In 1947 he joined Héroïc-Albums, the new comic book launched by his former Studio Guy colleague Fernand Cheneval. He drew the first episodes of 'Bob Bang'. During his period he was also present in Spirou with illustrations, and in L'Explorateur, a magazine edited by another former Studio Guy co-worker, Delwiche, from 1949 to 1950. During the 1947-1949 period Tillieux was also assisting Flemish artist Willy Vandersteen on his realistic comics for Ons Volkske and Overal.

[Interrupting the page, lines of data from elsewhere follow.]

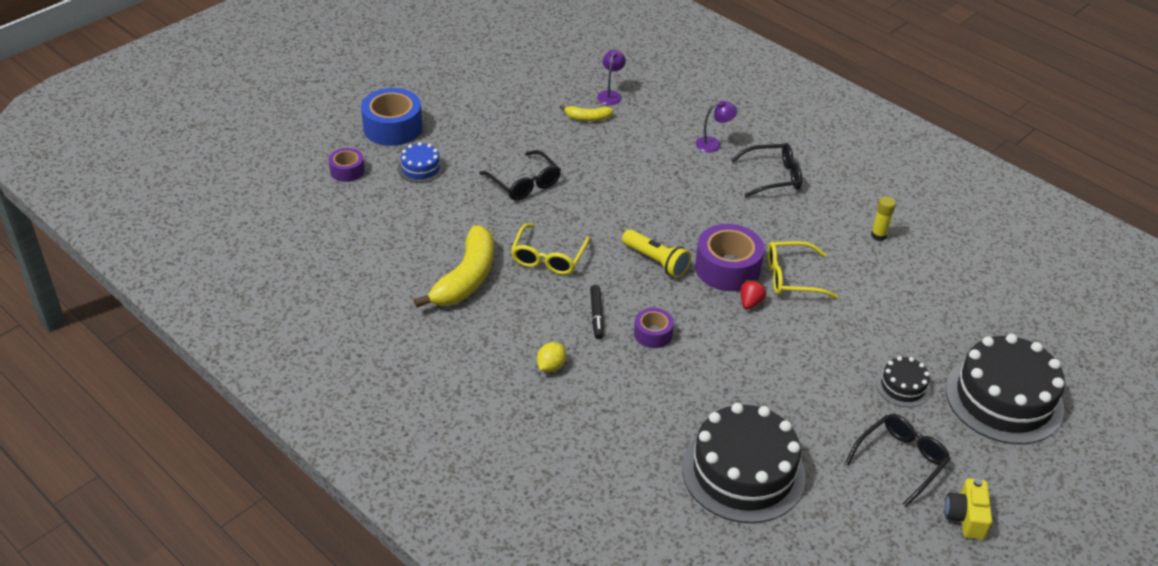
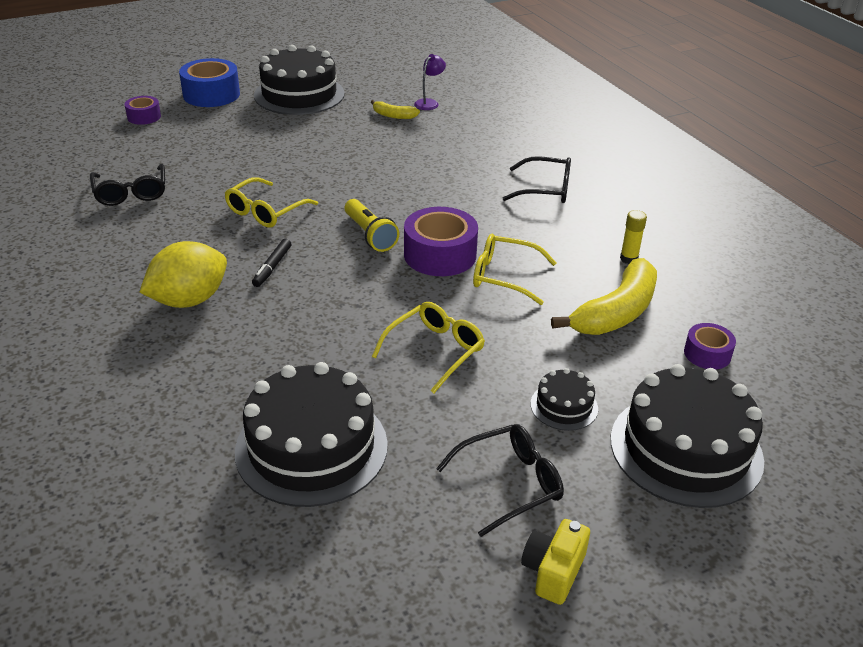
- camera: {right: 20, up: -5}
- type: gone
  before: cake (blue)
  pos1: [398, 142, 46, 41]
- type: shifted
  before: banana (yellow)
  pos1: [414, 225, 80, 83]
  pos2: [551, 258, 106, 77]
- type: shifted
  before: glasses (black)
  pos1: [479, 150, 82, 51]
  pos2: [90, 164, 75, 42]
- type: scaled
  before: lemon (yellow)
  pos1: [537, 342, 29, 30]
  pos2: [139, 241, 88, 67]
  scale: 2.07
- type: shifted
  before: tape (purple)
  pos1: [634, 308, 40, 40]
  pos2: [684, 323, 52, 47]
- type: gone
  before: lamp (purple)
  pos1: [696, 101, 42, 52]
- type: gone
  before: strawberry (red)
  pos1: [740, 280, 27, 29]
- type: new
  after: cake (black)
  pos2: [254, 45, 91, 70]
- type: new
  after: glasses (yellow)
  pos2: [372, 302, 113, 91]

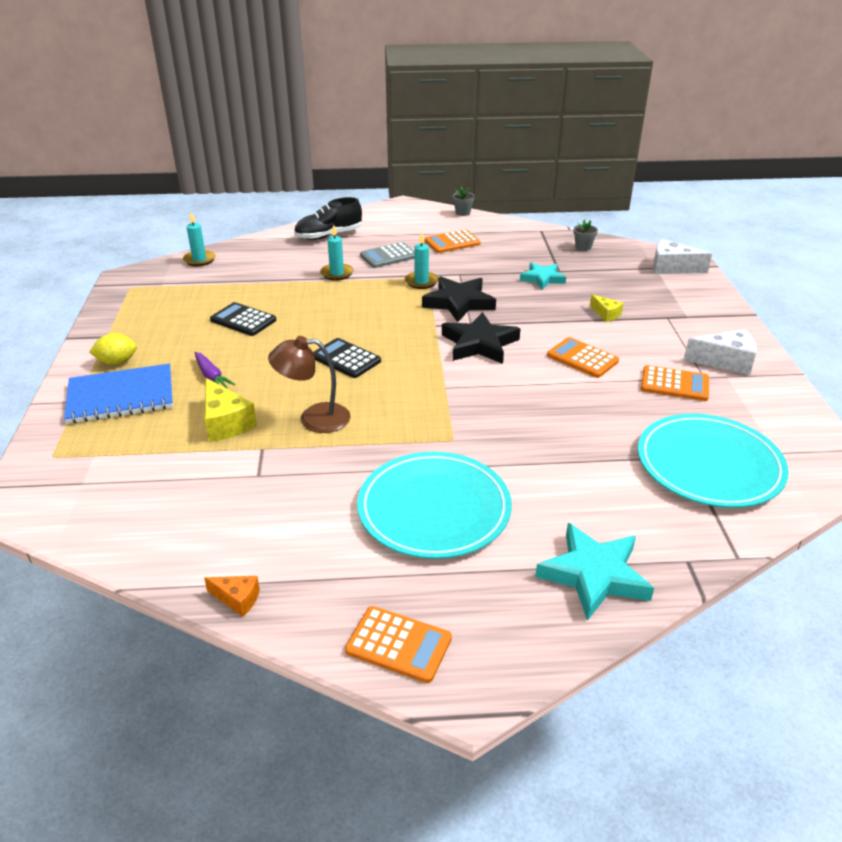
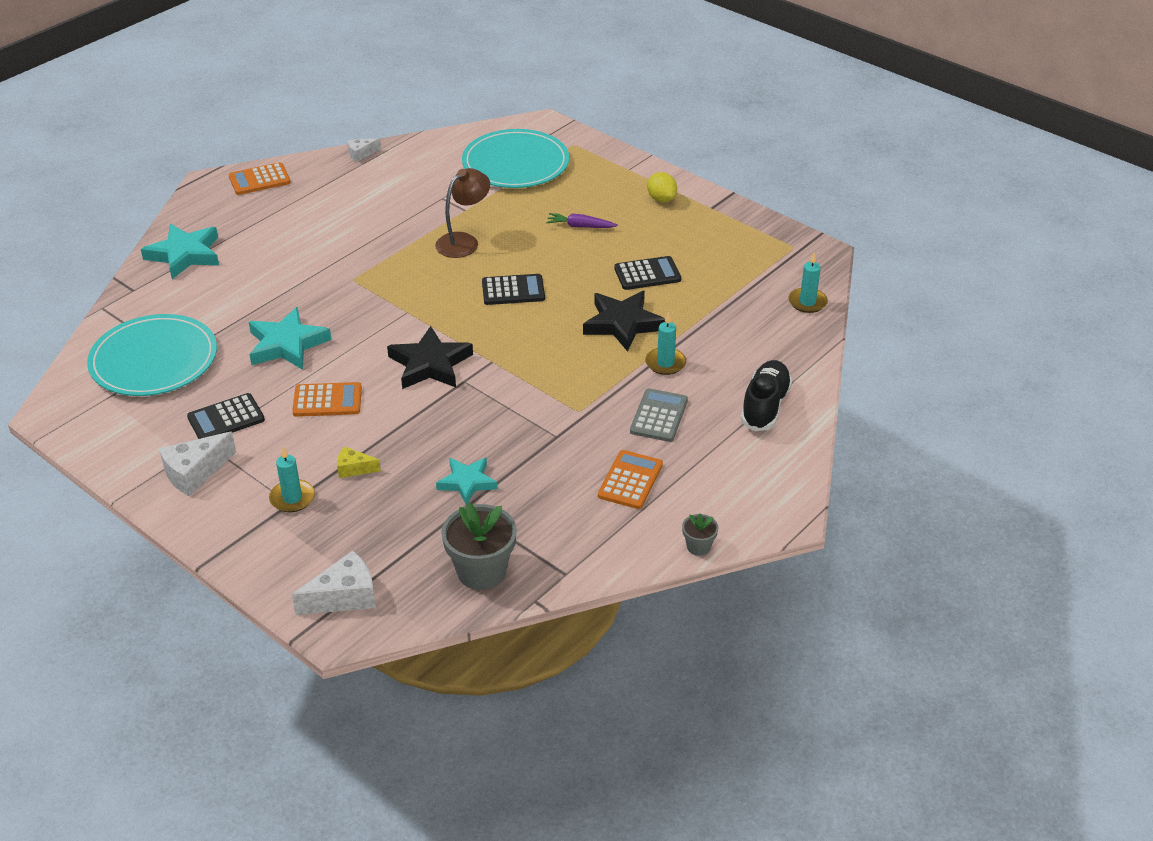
- camera: {right: 135, up: 5}
- type: gone
  before: notebook (blue)
  pos1: [64, 364, 109, 60]
- type: rotated
  before: lemon (yellow)
  pos1: [89, 333, 48, 32]
  pos2: [647, 172, 30, 30]
  turn: -60
- type: repainted
  before: cheese (orange)
  after: cheese (white)
  pos1: [204, 576, 56, 41]
  pos2: [348, 138, 33, 24]
- type: gone
  before: cheese (yellow)
  pos1: [205, 378, 52, 64]
- type: shifted
  before: plate (turquoise)
  pos1: [357, 451, 155, 108]
  pos2: [462, 129, 107, 59]
- type: shifted
  before: candle (turquoise)
  pos1: [405, 232, 33, 57]
  pos2: [269, 446, 46, 66]
- type: shifted
  before: star (black)
  pos1: [422, 276, 74, 46]
  pos2: [583, 291, 82, 61]
- type: scaled
  before: flower pot (grey)
  pos1: [573, 220, 25, 31]
  pos2: [441, 503, 76, 87]
  scale: 2.01
- type: repainted
  before: calculator (orange)
  after: calculator (black)
  pos1: [641, 365, 68, 36]
  pos2: [187, 393, 78, 46]
- type: new
  after: star (turquoise)
  pos2: [249, 307, 83, 63]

For L'Explorateur, Tillieux created serials like 'Notre Oncle et Nous', and most notably 'Achille et Boule de Gomme', which was the predecessor of 'Félix'. But it was with Héroïc that Tillieux's star rose. Joined by other Studio Guy artists like Marcel Moniquet and Fred Funcken, he stayed with Cheneval's magazine until 1956. His most notable creation was the detective series 'Félix', but he also made the realistic series 'Bill Sanders' and the Caniff-inspired 'Groupe K', as well as illustrations for novels like 'Nouvelles du Captain Kid'.
In addition to his work for Héroïc, Tillieux made a great many strips with 'Monsieur Balourd for the National Association for Work Accident Prevention between 1954 and 1964. He also joined Greg in the short-lived magazine Le Journal de Paddy in 1955, for which he drew 'Vervaine et le Mystère' and 'Le Trésor de Zapatec'.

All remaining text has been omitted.